## Required actions
a) According to the Mediterranean diet article, which vitamin and which mineral do sweet potatoes and yams contain?
b) Continue the Mediterranean diet article from its final sentence.

The Mediterranean Diet: Medicinal Properties and Numerous Health Benefits

Sighgu
There have been numerous studies touting the great benefits of adopting a Mediterranean diet. People living in the nations surrounding the the Mediterranean sea eat cuisines that share the same foods such as fresh seasonal fruits and vegetables, nuts, seeds, beans, legumes and whole grains, fresh fish and poultry, an emphasis on monounsaturated fats that come from olive oil, and minimal red meat intake.

Their intake of carbohydrates are traditionally from whole grain sources. Sure, they eat lots of pastas, breads and other carb-based dishes, but these are made from whole wheat, dark fiber-rich rices and grains, quinoa, and other whole grains. This eliminates the spikes in blood sugar from these high glycemic carbohydrates. Sure, you can include carbs from potatoes (those are also staples of a Mediterranean diet), but if you really want great sources of carbs, try sweet potatoes and yams. They are rich in vitamins such as Vitamin A, and have minerals such as potassium.

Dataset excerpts
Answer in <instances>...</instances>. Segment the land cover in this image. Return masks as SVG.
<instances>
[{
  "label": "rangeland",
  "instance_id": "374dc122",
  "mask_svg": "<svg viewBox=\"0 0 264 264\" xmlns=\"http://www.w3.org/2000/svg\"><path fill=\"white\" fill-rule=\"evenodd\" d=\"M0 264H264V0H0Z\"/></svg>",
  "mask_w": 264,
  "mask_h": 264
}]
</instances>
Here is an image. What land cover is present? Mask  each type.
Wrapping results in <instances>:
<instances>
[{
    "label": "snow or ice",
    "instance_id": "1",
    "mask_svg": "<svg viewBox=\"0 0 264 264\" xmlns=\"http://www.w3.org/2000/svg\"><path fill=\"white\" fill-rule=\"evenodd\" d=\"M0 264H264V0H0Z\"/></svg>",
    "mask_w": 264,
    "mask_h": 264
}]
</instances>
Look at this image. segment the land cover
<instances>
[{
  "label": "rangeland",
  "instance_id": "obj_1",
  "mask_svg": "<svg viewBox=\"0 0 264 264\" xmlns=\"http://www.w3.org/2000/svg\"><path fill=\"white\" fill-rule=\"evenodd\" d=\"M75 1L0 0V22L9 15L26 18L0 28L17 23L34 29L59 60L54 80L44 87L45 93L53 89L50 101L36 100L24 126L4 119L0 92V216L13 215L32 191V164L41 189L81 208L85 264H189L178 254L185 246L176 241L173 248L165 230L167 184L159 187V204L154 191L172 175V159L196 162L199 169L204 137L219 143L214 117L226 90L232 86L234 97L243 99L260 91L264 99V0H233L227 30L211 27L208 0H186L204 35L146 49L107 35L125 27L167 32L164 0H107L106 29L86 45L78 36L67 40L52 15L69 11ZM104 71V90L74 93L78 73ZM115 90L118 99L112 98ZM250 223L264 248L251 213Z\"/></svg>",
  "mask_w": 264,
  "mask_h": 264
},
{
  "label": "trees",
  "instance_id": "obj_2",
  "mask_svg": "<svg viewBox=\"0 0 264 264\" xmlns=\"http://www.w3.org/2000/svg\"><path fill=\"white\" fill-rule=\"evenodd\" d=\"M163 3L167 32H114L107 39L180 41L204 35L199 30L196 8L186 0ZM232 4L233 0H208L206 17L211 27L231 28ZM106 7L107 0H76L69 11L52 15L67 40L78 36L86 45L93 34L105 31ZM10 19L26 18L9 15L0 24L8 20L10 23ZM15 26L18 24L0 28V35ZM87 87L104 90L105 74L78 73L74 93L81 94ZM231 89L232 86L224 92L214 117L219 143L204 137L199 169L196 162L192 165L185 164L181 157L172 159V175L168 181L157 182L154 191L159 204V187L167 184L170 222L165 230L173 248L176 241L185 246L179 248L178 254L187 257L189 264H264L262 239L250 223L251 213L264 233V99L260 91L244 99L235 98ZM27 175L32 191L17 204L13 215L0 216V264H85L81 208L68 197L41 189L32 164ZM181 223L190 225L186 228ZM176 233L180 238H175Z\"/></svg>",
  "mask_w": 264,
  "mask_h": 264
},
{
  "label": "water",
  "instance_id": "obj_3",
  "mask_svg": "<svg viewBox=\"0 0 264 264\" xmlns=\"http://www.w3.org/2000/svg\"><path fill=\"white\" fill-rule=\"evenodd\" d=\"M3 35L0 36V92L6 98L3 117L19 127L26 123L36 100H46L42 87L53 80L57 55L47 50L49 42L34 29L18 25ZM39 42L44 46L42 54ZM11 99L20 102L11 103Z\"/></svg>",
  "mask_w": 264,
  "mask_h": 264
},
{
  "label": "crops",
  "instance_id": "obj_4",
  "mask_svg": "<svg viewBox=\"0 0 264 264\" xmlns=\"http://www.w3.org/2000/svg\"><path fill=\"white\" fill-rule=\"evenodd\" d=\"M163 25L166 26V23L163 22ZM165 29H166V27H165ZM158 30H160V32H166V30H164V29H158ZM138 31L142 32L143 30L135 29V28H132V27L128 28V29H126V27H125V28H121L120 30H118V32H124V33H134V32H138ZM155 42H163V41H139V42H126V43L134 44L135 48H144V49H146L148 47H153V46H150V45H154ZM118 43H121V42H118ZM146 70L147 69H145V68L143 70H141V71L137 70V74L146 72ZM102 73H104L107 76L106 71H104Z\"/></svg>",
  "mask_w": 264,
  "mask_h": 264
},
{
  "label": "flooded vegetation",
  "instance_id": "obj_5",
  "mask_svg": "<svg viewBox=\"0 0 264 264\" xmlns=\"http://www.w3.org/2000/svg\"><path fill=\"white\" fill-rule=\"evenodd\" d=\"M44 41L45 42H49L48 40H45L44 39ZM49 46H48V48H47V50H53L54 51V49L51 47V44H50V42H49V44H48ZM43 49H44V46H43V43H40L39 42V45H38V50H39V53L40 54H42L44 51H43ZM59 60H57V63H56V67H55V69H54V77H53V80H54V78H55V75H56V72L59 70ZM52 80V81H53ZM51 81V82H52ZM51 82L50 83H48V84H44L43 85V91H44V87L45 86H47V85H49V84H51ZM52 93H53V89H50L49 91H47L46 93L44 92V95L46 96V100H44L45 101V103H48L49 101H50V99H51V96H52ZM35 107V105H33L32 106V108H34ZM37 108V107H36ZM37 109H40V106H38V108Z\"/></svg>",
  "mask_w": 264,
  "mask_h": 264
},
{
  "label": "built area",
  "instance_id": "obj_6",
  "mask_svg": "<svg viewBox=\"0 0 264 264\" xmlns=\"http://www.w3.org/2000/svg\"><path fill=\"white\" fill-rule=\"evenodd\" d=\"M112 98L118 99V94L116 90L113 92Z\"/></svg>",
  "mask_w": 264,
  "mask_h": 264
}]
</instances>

## Results for the exercise
a) Vitamin A and potassium.

b)
What is great is that as opposed to the low-fat diet craze of the 1990s on, they also eat small amounts of cheese and yogurts on a daily basis; that's great that they don't eliminate dairy completely. I also like that they don't go crazy on the other members of this food group as Americans do. Americans consume far too much milk: milk with their cereal, milk straight up before bed, big tubs of ice-cream made with far too much sugar, etc. As far as dairy goes, yogurt is your number choice, and though cheese contains lots of fat and is fairly constipating, it does contain enzymes. So in moderation, cheese is also a good choice.

A great source of protein and tryptophan would be beans, legumes, seeds and nuts, which Mediterranean diets get plenty of on a daily basis. Since they limit their meat consumption to a once or twice weekly basis, they have to get their protein from somewhere else. Since beans and legumes are low in fat, but high in energy-providing fuel, they serve as great, light alternatives to richer meaty dishes. Also, as I have already mentioned, red meat is consumed on a limited basis. A good rule of thumb is to remember to not eat red meat more than once or twice a month. Sure, once every two weeks, eat some red meat, but also make sure it's high-quality grass-fed meat and not a run to a fast-food drive in for a hormone and chemical-laced hamburger.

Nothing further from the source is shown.